S.C. Governor Henry McMaster Allows ALL Businesses to Operate at “Reduced Capacity” Amid Rising COVID-19 Cases
Despite coronavirus cases spiking like crazy all over the state of South Carolina, Governor Henry McMaster has announced new “restrictions” for ALL businesses to operate amid the pandemic … instead of shutting them down to help slow the spread.
On Wednesday (Jul. 29), Gov. McMaster signed an executive order that will require face masks for all restaurant employees and patrons, and said during a press conference that all previously recommended guidelines of restaurants and other establishments that attract groups are now mandatory.
“These limited restrictions are temporary, they are measured, and they are targeted towards what we know works,” McMaster said.
“These measures give South Carolina the best chance to slow the spread of the virus without shutting down the state’s economy – which we cannot and will not do – as many continue to call for.”
The governor is also mandating that local officials enforce his executive order, and said those caught in violation could face misdemeanor charges and up to 30 days in prison and/or a $100 fine.

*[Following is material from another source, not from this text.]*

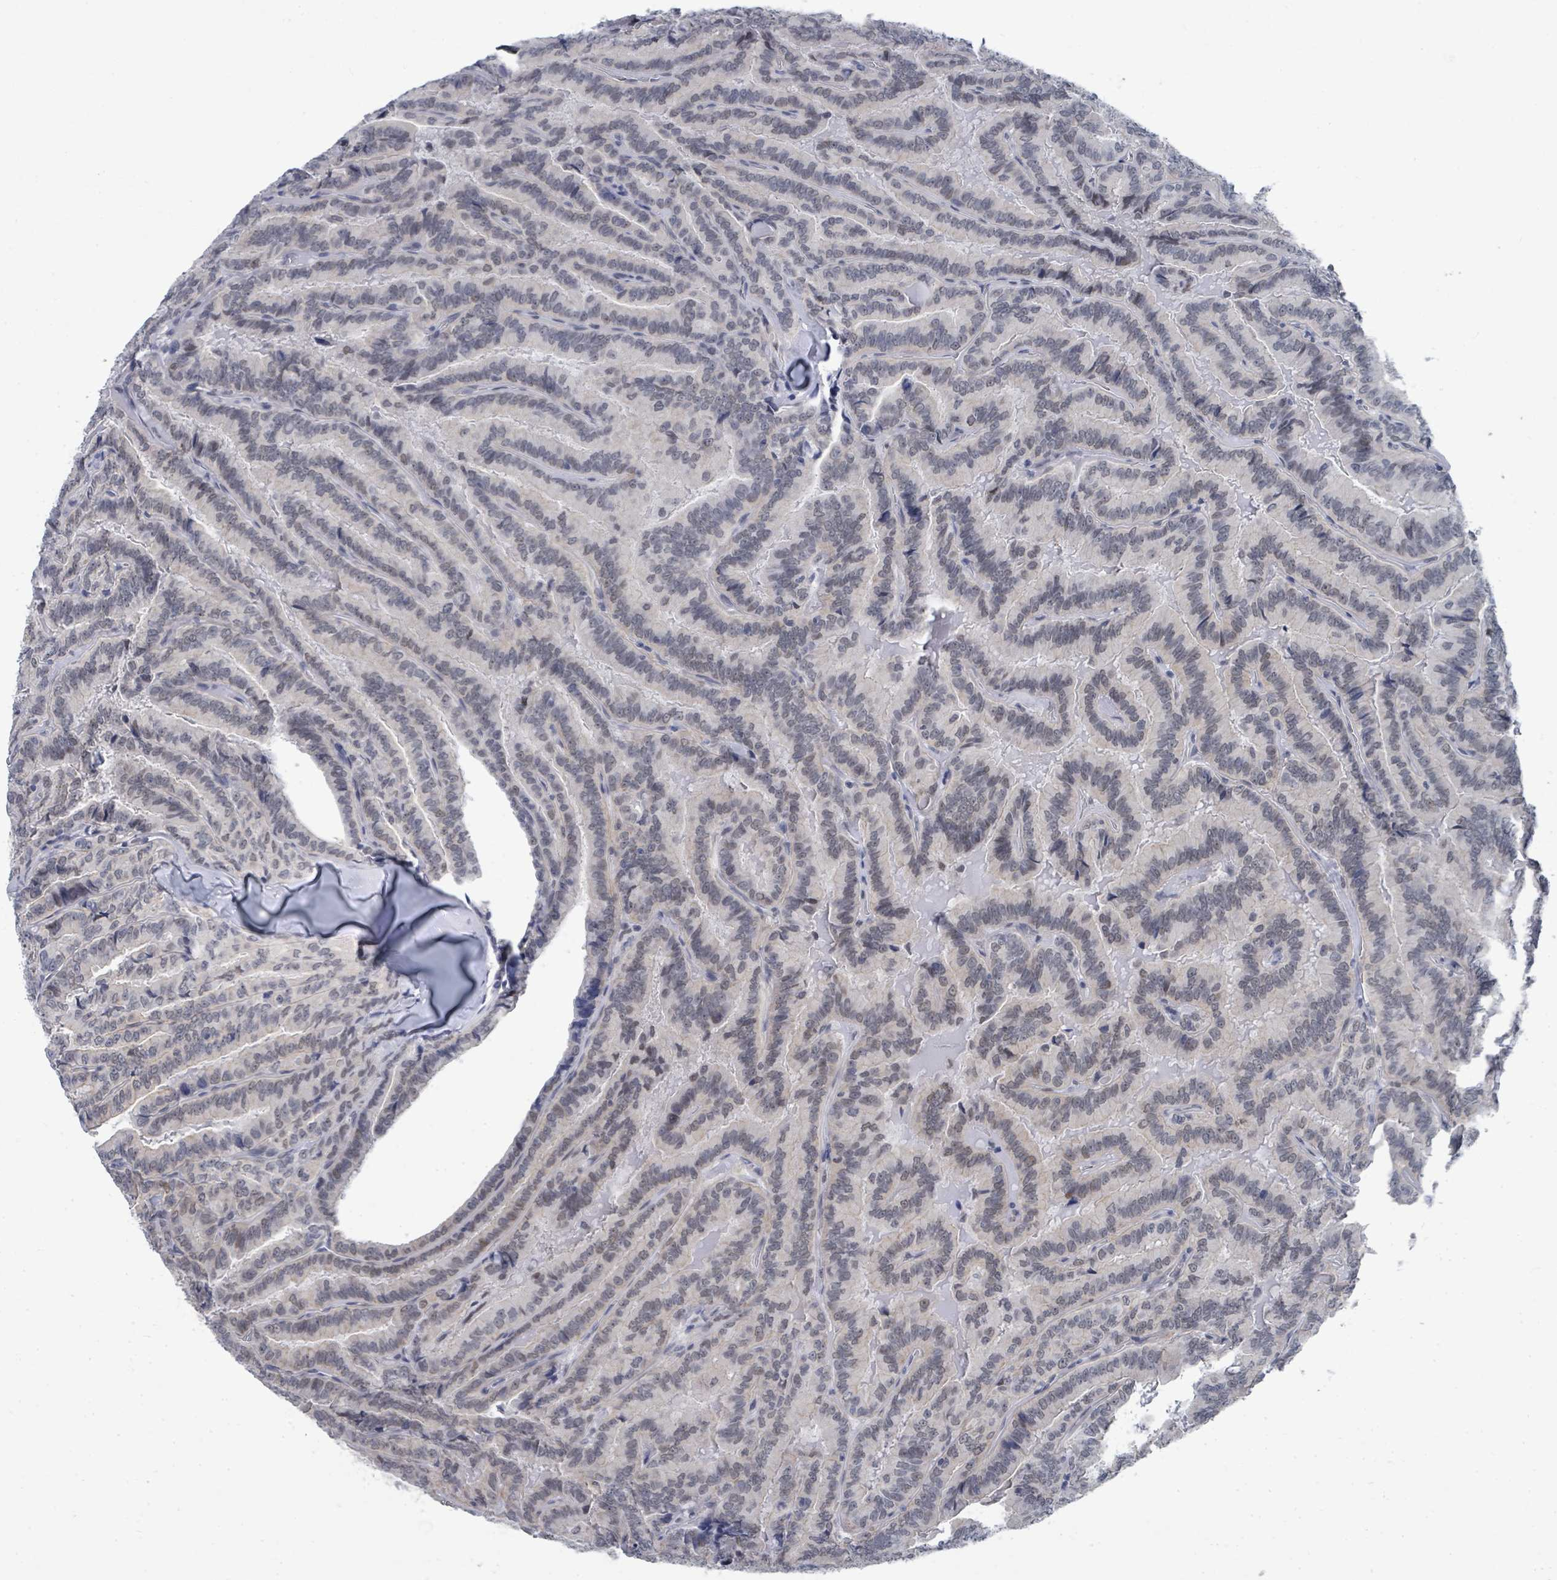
{"staining": {"intensity": "weak", "quantity": "25%-75%", "location": "nuclear"}, "tissue": "thyroid cancer", "cell_type": "Tumor cells", "image_type": "cancer", "snomed": [{"axis": "morphology", "description": "Papillary adenocarcinoma, NOS"}, {"axis": "topography", "description": "Thyroid gland"}], "caption": "Immunohistochemical staining of human thyroid cancer (papillary adenocarcinoma) demonstrates weak nuclear protein staining in approximately 25%-75% of tumor cells.", "gene": "CT45A5", "patient": {"sex": "male", "age": 61}}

McMaster also continued his call for all South Carolinians to wear face coverings where appropriate and he’s also now encouraging local municipalities and counties to adopt their own mask mandates to fit the needs of their communities.
The governor also ordered that face coverings must be worn in all state government buildings, effective August 5th.
The new mandatory guidelines for restaurants are as follows:
- Dine-in services at no more than 50% capacity
- Masks or face coverings required for employees and patrons
- Tables spaced to keep diners at least six feet apart
- No more than 8 customers per table unless from the same family
- Standing or congregating in bar area of restaurant is prohibited
- Establishments that hold a state permit to sell alcohol are subject to these restrictions
The governor also provided guidelines for other types of businesses, facilities, venues, events or mass gatherings that are now permitted to open, including festivals, parades, concerts, theaters, stadiums, arenas, coliseums, auditoriums, grandstands, amphitheaters, gymnasiums, concert halls, dance halls, performing arts centers, parks, racetracks, and other similarly operated entities.
- Attendance may not exceed 50% of the certificate of occupancy issued by the fire marshal – or 250 persons – whichever is less.
- Require the wearing of masks or face coverings as a condition of admission or participation
- Enact social distancing, cleaning and hygiene practices as recommended by AccelerateSC
- End the sale of alcohol at 11:00 PM
The governor’s executive order establishing these new measures will go into effect on Monday, August 3rd.
“Hollywood is knocking and movie theaters will be ready to open. They will have to follow these rules. Go see your favorite movie, have some distancing, you’ll have to wear a mask,” McMaster said.
“High school football games will be able to be played if the High School League plan is approved by the Department of Commerce because of course that would be more than 250 people.”
Prior to McMaster’s press conference, on Tuesday (Jul. 28), the South Carolina Department of Health and Environmental Control announced 1,573 new confirmed COVID-19 cases and 52 additional confirmed deaths, bringing the total number of confirmed cases to 83,720 and confirmed deaths to 1,505.
Of the 52 new confirmed deaths, 40 were elderly (ages 65 and up), eight were middle-aged (ages 35 to 64), and three were young adults (18-34).
There was also one pediatric death confirmed in Greenville County that happened on July 8th and was reported on Tuesday, marking the second death of a child caused by COVID-19 in South Carolina.
On Wednesday (Jul. 29), just hours after the governor’s press conference, SC DHEC announced 1,666 new confirmed coronavirus cases and 48 additional confirmed deaths, which brings the total number of confirmed cases to 85,423 and confirmed deaths to 1,551.
The state is also reporting a nearly 20% positivity rate for COVID-19 cases.